Items from a dataset
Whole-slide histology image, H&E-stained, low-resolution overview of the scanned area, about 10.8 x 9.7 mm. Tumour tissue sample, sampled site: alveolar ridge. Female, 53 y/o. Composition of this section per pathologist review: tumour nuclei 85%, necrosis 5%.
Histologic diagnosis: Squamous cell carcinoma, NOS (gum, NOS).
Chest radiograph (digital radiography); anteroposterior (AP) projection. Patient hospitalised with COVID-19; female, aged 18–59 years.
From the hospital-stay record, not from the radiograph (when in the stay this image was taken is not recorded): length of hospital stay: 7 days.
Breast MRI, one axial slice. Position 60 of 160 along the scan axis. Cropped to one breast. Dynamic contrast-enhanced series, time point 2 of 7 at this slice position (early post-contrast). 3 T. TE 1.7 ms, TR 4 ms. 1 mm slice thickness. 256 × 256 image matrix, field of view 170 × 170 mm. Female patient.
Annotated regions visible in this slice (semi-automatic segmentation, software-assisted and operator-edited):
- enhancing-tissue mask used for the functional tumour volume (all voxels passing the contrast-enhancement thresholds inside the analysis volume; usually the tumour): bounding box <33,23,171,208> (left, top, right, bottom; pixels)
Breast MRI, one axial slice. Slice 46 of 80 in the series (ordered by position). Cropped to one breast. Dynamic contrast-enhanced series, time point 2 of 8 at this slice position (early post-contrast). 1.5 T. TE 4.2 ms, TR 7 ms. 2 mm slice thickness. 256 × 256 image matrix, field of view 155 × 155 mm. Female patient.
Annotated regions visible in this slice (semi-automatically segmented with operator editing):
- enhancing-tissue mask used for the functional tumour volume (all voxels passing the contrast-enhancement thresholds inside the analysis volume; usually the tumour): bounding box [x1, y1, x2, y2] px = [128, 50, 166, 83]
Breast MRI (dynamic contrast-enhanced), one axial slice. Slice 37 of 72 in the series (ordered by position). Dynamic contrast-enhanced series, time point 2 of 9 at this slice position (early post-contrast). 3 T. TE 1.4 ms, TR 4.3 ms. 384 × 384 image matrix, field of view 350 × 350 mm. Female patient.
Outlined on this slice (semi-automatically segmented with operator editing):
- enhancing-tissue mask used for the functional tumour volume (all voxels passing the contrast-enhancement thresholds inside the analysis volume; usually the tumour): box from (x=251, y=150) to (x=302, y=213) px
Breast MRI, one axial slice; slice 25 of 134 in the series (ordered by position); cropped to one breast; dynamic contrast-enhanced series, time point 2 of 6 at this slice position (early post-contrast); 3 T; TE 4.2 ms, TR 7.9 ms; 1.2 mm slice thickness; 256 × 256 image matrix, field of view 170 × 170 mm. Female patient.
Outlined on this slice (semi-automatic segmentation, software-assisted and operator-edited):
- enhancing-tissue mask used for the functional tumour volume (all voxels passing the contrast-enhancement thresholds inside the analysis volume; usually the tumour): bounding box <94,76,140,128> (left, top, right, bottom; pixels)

● **Task item**: Which of the lines above contain "edited"? Return them all.

● **Answer to the problem**:
Annotated regions visible in this slice (semi-automatic segmentation, software-assisted and operator-edited):
Outlined on this slice (semi-automatic segmentation, software-assisted and operator-edited):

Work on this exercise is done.